Passage to read
◆ ◆ ◆ ◆ ◆ ◆ ◆

Symposium targets land use issues |

Symposium targets land use issues

Conflicts lead to alternative solutions being sought by local groups, residents

Ryan Sheridan

Land management and designation issues are some of the most controversial and intractable problems facing Colorado communities today. In Moffat County, where 60.07 percent of the land is under federal or state management, conflicts are plentiful, and solutions are few and far between.

To show how other communities have handled land management and use issues, the Moffat County Natural Resources Department hosted a Land Management Symposium, inviting residents, local agencies and local government representatives to view two presentations, and then to ask the presenters questions.

The first presentation was by Frank Stewart of the Quincy Library Group (QLG) in Chico, Calif. His group has successfully passed legislation, The Herger-Feinstein Quincy Library Group Forest Recovery Act, that allows for effective, efficient and stakeholder-sensitive management of public lands.

The QLG used an inclusive, collaborative series of meetings over an eight-month period to form a consensus among local stakeholders on what principles should guide the management of their public lands. It was, said Stewart, a “mean, ugly, chaotic process. During that period, we hammered out our principals. All decisions were hammered out, there was nothing preconceived brought into the group.”

◆ ◆ ◆ ◆ ◆ ◆ ◆

Directive A
Rewrite the saved entries from the very first line through the line containing "Redefining Cardiac Care", putting "arrangement" wherever "bouquet" appears and changing nothing else.

Saved entries:
◆ ◆ ◆ ◆ ◆ ◆ ◆

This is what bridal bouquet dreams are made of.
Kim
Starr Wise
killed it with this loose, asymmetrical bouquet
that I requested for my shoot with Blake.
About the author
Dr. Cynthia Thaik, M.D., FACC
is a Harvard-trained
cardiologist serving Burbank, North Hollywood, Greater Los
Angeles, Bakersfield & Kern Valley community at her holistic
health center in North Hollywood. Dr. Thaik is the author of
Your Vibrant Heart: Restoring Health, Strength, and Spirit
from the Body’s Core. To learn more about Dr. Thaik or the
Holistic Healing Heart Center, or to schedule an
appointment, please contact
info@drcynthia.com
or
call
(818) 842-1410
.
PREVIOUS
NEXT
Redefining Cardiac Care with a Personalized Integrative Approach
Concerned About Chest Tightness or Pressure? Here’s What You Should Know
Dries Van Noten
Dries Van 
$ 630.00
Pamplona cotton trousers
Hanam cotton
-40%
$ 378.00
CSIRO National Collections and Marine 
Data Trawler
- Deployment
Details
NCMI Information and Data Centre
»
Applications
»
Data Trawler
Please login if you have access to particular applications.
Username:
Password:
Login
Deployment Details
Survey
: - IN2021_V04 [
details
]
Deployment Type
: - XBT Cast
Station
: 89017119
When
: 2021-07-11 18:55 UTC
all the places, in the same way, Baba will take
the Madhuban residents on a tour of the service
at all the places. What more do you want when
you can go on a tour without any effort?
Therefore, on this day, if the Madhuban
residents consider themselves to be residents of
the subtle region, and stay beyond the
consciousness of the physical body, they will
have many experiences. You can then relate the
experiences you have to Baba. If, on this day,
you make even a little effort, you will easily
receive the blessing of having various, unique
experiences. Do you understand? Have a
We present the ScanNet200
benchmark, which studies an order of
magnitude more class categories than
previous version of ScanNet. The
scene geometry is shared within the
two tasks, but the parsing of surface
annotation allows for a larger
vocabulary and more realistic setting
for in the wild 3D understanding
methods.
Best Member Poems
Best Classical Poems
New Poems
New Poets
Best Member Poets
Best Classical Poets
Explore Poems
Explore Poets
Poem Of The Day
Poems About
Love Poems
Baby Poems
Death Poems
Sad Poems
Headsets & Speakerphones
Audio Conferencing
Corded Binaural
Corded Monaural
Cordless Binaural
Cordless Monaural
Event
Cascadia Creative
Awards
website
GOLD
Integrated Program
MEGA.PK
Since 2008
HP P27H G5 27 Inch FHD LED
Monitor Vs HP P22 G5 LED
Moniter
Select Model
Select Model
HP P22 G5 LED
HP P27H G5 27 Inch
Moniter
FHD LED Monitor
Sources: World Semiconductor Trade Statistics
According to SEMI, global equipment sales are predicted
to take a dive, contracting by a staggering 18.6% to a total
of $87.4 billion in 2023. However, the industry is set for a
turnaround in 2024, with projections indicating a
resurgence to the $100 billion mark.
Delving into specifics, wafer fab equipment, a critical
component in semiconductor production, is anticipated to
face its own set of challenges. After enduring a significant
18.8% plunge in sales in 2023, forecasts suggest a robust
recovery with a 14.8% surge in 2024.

◆ ◆ ◆ ◆ ◆ ◆ ◆

Directive B
In the land use article, condense the paragraph beginning "The QLG used an inclusive" into a shorter version that keeps its main facts.

Written solution A
This is what bridal arrangement dreams are made of.
Kim
Starr Wise
killed it with this loose, asymmetrical arrangement
that I requested for my shoot with Blake.
About the author
Dr. Cynthia Thaik, M.D., FACC
is a Harvard-trained
cardiologist serving Burbank, North Hollywood, Greater Los
Angeles, Bakersfield & Kern Valley community at her holistic
health center in North Hollywood. Dr. Thaik is the author of
Your Vibrant Heart: Restoring Health, Strength, and Spirit
from the Body’s Core. To learn more about Dr. Thaik or the
Holistic Healing Heart Center, or to schedule an
appointment, please contact
info@drcynthia.com
or
call
(818) 842-1410
.
PREVIOUS
NEXT
Redefining Cardiac Care with a Personalized Integrative Approach

Written solution B
Over eight months, the QLG held inclusive, collaborative meetings to build consensus among local stakeholders on the principles for managing their public lands. Stewart described it as a "mean, ugly, chaotic process" in which every decision was hammered out and nothing preconceived was brought into the group.